Shelby behaves like a remote dataset layer with a one-time initialization cost.

Once shards are downloaded and cached locally, training throughput becomes comparable to or faster than local dataset reads.

This makes Shelby particularly promising for:

- repeated training workflows,
- reusable AI datasets,
- distributed dataset delivery,
- and large-scale media/data pipelines.

---

# Limitations

This project is currently an MVP prototype intended for benchmarking and architectural validation.

Current limitations include:

- Uses MNIST-scale image datasets only
- Dataset loader downloads full shards before training begins
- No true range-based or partial sample loading implemented
- Cold-start performance varies with network conditions and shard count
- Not optimized for distributed or multi-node training workloads
- No parallel shard prefetching pipeline
- No GPU-specific optimization or acceleration
- Benchmark scope currently focused on repeated-read training scenarios

---

# Recommended Next Improvements

- Add range-request based loading
- Add concurrent shard downloading
- Add retry/failure analytics
- Add larger dataset benchmarks
- Add distributed training support
- Add dataset metadata indexing
- Add benchmark visualization dashboard
- Add CLI commands:
  - `shelbytrain prepare`
  - `shelbytrain shard`
  - `shelbytrain upload`
  - `shelbytrain benchmark`

---

# Contribution Summary

ShelbyTrain is an experimental ML integration layer built on top of Shelby.

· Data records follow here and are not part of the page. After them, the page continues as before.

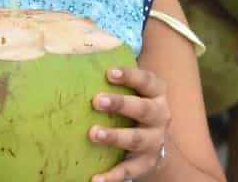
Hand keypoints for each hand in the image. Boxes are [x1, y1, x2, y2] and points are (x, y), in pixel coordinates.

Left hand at [88, 66, 169, 181]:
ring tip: (93, 133)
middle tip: (96, 100)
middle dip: (120, 104)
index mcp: (156, 94)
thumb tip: (77, 66)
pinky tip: (95, 179)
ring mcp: (155, 141)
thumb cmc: (136, 112)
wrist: (158, 147)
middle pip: (143, 109)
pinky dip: (112, 176)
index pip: (147, 81)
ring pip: (136, 139)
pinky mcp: (145, 164)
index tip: (109, 73)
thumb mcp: (136, 94)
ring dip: (115, 136)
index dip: (130, 76)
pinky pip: (128, 171)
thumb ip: (117, 82)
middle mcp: (160, 116)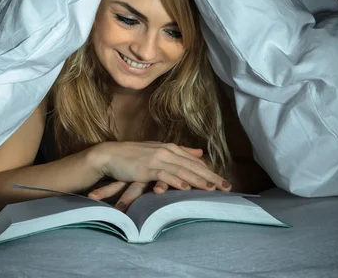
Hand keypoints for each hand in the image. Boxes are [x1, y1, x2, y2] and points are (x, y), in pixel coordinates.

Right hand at [89, 142, 230, 205]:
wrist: (111, 154)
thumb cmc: (134, 154)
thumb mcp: (159, 150)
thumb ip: (181, 151)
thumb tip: (200, 153)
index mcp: (171, 148)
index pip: (195, 161)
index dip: (210, 171)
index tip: (224, 181)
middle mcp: (167, 151)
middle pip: (193, 166)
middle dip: (210, 177)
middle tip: (226, 187)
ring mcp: (157, 159)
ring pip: (182, 170)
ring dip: (197, 180)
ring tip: (212, 188)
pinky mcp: (146, 167)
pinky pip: (164, 175)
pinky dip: (176, 181)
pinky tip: (186, 188)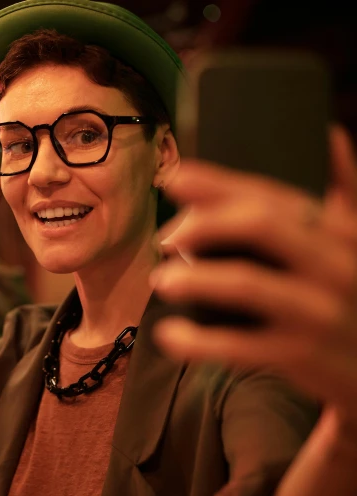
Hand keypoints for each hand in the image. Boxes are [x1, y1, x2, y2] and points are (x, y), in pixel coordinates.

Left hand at [151, 126, 356, 421]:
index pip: (273, 194)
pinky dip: (198, 340)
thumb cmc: (356, 296)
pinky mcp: (302, 357)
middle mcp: (334, 266)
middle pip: (261, 225)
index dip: (218, 183)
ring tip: (162, 280)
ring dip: (195, 279)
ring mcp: (319, 313)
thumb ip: (344, 193)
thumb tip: (332, 134)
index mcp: (341, 233)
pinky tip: (169, 334)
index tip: (174, 177)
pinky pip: (239, 345)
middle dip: (204, 224)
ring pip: (247, 283)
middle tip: (165, 238)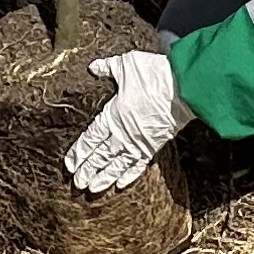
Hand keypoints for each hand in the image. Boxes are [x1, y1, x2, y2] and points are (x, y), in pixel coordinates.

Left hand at [62, 49, 191, 195]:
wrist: (184, 88)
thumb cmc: (154, 74)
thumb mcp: (126, 64)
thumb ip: (107, 68)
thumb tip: (93, 67)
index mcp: (113, 115)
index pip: (91, 138)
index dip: (79, 152)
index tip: (69, 164)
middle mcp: (123, 133)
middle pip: (101, 156)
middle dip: (88, 170)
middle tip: (76, 183)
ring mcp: (139, 141)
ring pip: (117, 164)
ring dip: (104, 177)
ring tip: (92, 189)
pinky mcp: (154, 145)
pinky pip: (139, 164)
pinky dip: (129, 175)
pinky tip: (120, 184)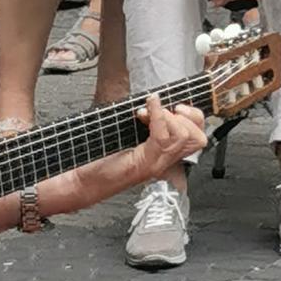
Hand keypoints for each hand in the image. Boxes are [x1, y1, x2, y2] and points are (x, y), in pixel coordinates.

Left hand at [79, 92, 208, 202]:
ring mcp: (156, 164)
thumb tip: (152, 98)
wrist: (82, 181)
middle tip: (168, 110)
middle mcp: (164, 160)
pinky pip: (162, 138)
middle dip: (188, 116)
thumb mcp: (126, 132)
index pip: (197, 135)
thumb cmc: (98, 159)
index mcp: (163, 152)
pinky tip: (144, 110)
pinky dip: (156, 117)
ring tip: (149, 112)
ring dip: (168, 116)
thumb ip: (143, 119)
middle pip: (198, 138)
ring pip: (184, 137)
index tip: (172, 105)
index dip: (191, 115)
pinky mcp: (145, 164)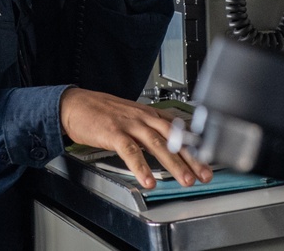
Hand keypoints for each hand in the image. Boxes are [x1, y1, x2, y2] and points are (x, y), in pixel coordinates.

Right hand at [59, 88, 213, 189]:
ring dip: (174, 164)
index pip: (179, 130)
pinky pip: (131, 152)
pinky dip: (141, 167)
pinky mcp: (114, 133)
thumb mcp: (131, 116)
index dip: (195, 147)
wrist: (75, 104)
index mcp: (149, 114)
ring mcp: (130, 124)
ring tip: (185, 180)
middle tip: (204, 175)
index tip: (207, 162)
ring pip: (157, 145)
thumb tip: (166, 146)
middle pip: (174, 138)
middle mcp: (144, 117)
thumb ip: (149, 129)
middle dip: (192, 158)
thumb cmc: (101, 111)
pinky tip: (149, 180)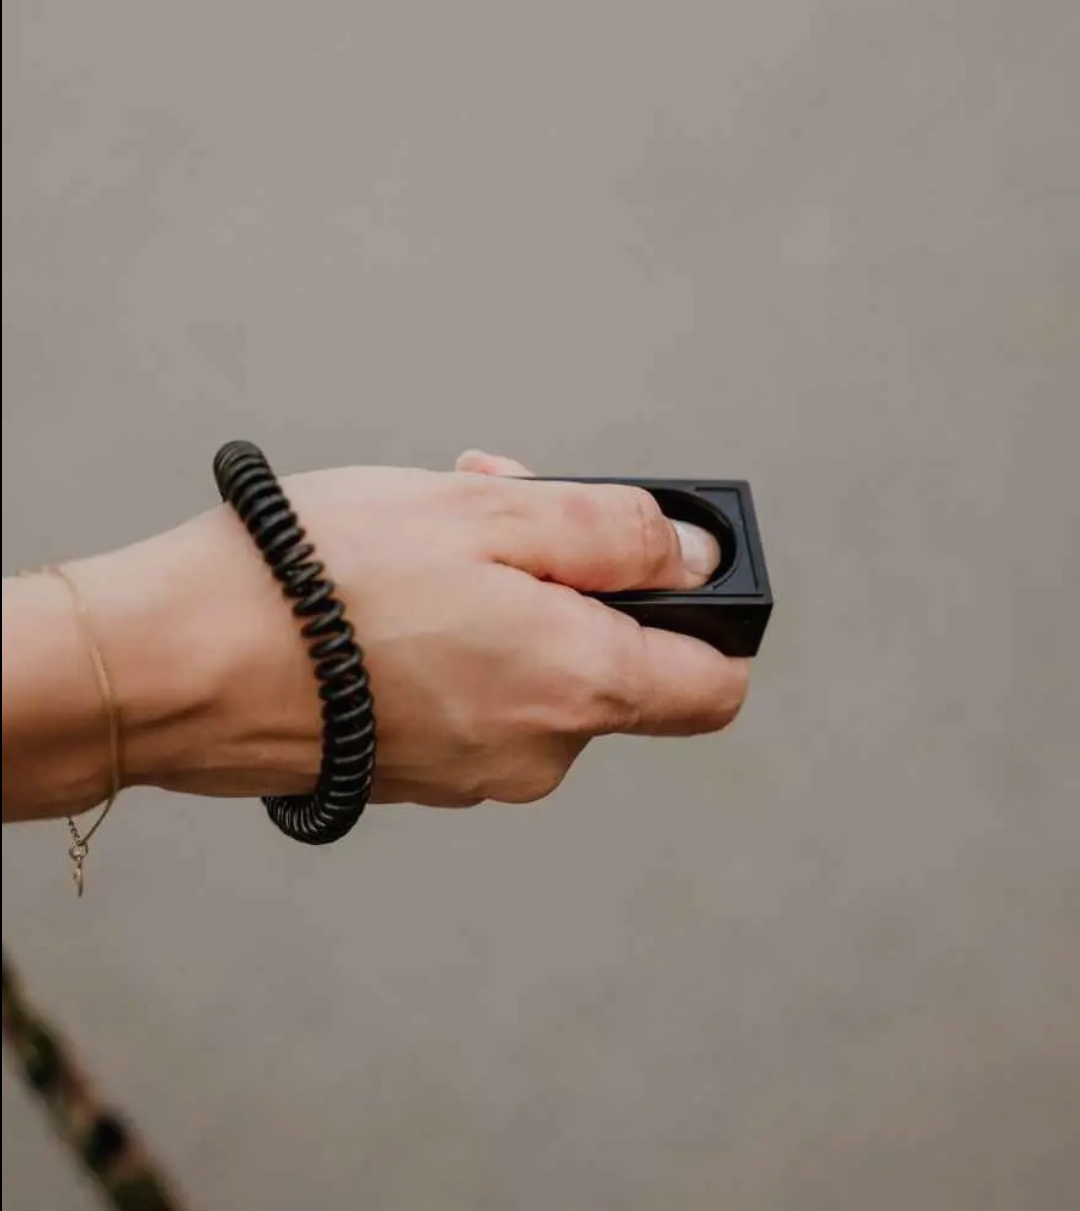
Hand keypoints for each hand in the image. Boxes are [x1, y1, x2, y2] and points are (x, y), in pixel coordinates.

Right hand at [76, 450, 748, 810]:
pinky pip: (474, 692)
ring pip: (534, 666)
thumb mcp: (490, 515)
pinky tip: (394, 582)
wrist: (173, 666)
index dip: (711, 618)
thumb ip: (616, 538)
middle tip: (503, 498)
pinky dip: (460, 634)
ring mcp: (473, 772)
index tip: (665, 565)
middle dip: (572, 572)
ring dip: (506, 590)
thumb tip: (699, 561)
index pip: (713, 686)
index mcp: (578, 691)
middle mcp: (538, 753)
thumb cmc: (323, 580)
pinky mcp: (415, 770)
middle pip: (609, 659)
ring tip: (430, 528)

It extends Shelby’s AI use case by adding:

- dataset sharding,
- manifest generation,
- PyTorch integration,
- caching,
- benchmarking,
- and ML workflow validation.

The project demonstrates how Shelby can function as a reusable dataset layer for repeated AI training workloads.

---

# Future Direction

The next stage of ShelbyTrain is a lightweight dashboard/dApp that will allow users to:

- upload datasets,
- visualize shards,
- monitor benchmarks,
- preview samples,
- and test dataset delivery performance directly from the browser.

---

# License

MIT